[THE INPUT — start]

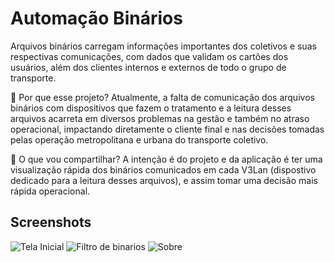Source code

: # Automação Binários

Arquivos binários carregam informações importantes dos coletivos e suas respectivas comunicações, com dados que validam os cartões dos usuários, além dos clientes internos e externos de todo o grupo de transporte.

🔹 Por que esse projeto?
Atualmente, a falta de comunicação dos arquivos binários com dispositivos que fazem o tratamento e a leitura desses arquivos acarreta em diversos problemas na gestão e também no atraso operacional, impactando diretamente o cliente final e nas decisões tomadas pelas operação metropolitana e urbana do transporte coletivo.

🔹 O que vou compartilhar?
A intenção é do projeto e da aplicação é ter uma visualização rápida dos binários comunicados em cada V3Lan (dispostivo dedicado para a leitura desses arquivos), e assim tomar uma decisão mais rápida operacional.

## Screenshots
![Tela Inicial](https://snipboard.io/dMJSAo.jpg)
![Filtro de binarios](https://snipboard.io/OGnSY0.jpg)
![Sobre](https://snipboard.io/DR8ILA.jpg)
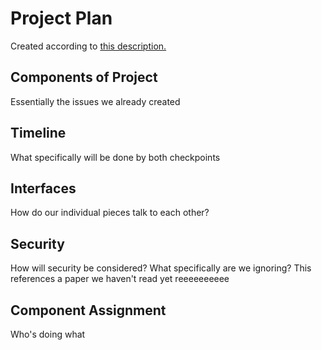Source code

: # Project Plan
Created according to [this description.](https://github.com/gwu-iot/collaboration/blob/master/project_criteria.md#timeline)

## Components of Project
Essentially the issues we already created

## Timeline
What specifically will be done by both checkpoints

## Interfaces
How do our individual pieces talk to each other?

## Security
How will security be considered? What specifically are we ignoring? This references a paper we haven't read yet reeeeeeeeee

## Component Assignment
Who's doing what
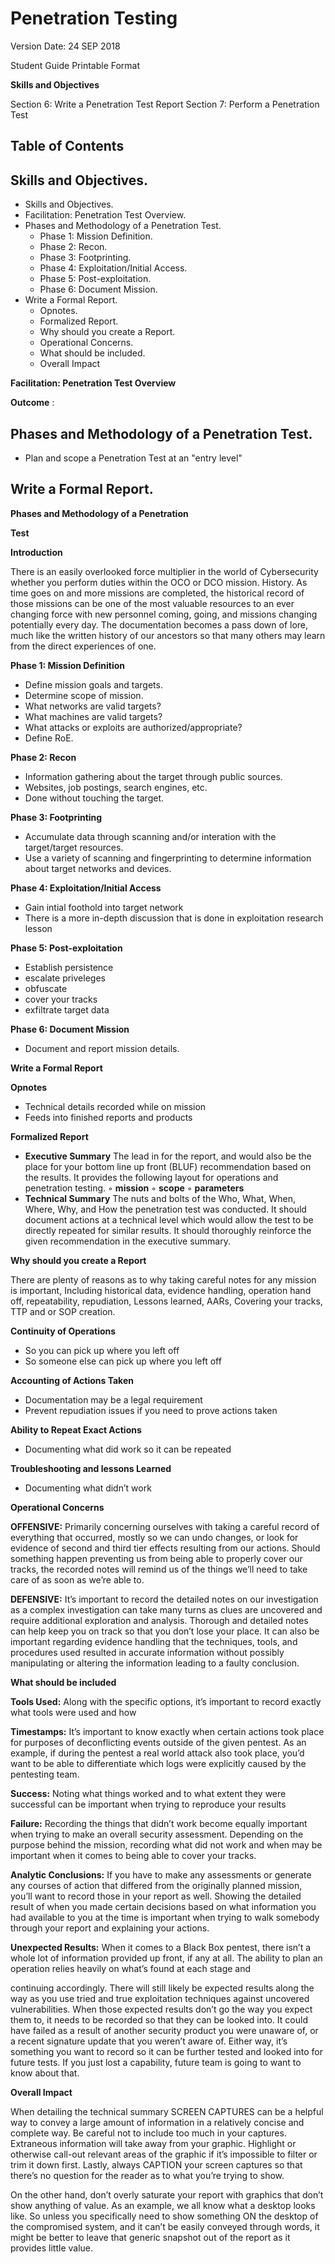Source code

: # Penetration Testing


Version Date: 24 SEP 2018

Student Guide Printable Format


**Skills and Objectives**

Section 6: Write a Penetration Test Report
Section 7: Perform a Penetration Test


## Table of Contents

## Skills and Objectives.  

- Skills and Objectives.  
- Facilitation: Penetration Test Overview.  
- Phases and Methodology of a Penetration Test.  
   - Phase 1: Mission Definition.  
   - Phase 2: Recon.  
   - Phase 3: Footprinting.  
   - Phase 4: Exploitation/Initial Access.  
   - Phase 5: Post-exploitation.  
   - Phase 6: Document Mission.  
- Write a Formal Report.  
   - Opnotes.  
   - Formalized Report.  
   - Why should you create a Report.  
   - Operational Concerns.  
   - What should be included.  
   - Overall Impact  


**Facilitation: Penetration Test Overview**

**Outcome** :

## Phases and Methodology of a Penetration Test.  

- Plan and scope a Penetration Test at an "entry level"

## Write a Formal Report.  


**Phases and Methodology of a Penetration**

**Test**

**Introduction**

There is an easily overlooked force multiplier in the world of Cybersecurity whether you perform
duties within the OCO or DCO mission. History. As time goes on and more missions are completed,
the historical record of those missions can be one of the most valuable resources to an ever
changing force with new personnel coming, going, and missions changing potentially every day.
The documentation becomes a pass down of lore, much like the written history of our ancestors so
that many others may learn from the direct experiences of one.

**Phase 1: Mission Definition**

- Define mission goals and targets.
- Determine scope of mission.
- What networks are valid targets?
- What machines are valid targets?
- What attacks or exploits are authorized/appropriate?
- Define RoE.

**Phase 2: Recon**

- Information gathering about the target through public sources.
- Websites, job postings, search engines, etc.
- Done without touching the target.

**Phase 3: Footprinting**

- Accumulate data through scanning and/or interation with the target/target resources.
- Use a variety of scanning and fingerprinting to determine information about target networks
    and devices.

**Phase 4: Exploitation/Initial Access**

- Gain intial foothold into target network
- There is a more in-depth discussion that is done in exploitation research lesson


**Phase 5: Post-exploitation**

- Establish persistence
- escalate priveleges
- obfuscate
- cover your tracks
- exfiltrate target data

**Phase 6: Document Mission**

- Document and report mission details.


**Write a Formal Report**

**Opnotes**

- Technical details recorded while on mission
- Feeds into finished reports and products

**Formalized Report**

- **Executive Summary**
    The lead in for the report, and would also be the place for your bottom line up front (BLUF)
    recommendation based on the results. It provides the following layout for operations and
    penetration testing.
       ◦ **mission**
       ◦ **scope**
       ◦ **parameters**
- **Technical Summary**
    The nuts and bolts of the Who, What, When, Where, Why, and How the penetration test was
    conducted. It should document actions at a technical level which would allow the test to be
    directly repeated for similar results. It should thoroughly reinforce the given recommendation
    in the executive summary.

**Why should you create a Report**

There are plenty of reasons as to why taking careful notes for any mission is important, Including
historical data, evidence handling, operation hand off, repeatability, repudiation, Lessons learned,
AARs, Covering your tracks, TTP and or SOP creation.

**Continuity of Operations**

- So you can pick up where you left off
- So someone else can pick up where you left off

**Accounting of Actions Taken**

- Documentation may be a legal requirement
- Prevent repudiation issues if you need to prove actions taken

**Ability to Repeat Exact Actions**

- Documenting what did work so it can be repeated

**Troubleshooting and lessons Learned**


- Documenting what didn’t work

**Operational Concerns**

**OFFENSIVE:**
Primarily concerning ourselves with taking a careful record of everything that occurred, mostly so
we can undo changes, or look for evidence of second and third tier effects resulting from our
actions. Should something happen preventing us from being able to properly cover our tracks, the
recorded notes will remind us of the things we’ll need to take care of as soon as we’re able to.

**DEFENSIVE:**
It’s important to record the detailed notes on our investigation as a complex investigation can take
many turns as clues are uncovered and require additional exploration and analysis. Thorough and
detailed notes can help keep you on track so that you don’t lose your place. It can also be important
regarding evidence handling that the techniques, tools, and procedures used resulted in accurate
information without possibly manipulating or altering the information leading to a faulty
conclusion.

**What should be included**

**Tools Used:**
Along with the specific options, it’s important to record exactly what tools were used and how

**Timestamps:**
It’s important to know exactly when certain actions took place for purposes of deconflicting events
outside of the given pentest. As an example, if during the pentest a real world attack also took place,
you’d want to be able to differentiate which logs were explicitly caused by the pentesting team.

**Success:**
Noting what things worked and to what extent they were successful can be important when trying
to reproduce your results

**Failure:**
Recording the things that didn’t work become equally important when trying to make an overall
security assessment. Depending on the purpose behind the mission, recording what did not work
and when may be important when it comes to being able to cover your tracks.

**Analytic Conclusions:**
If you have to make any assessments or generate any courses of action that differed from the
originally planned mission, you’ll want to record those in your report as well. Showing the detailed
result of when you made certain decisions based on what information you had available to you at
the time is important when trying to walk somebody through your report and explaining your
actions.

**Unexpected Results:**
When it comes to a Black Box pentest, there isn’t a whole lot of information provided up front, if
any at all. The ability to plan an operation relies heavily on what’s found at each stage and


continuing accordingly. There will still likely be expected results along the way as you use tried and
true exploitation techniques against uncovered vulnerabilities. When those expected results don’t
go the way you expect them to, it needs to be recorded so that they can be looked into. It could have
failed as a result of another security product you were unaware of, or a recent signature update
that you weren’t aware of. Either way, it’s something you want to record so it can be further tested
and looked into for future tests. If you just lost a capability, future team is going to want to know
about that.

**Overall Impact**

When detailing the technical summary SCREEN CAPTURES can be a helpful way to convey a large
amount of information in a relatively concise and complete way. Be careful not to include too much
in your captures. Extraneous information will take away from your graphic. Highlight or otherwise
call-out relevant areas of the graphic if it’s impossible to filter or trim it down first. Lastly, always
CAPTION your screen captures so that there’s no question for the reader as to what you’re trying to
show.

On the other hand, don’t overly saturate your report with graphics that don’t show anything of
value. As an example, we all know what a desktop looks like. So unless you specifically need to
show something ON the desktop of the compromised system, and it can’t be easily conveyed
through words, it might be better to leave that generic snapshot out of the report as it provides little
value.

[THE INPUT — finish]
[THE INPUT — start]

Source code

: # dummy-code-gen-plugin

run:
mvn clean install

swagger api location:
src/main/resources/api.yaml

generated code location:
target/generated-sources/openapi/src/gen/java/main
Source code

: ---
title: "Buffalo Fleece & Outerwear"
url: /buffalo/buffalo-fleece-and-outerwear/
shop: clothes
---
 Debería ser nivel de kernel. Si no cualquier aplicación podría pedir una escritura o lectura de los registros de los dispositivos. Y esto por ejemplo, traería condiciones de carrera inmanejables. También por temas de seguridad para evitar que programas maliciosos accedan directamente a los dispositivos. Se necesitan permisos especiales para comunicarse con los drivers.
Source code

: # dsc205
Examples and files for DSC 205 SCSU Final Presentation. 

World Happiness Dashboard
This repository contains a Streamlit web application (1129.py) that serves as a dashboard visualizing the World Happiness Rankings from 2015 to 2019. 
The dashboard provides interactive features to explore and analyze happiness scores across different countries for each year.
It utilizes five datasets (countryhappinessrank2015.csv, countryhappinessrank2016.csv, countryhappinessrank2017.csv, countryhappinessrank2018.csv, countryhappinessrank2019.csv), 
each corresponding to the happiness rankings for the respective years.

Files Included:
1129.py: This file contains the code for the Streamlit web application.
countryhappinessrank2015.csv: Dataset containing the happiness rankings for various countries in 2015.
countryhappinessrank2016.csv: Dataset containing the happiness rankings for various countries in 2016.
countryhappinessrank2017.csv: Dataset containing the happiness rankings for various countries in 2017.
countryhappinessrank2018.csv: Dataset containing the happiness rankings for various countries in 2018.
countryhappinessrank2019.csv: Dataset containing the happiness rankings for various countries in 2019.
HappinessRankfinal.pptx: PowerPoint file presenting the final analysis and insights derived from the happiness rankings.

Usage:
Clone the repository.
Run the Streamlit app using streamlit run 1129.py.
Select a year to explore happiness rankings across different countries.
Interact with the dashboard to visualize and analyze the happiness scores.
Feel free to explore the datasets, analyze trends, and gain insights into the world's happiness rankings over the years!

[THE INPUT — finish]
[THE INPUT — start]

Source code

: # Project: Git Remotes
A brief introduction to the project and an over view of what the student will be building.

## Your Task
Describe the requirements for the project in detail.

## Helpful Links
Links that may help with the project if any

[THE INPUT — finish]

_ACTIVITY_
Collect the lines of the data that carry the word "Operational".

_TASK RESULT_
   - Operational Concerns.  
**Operational Concerns**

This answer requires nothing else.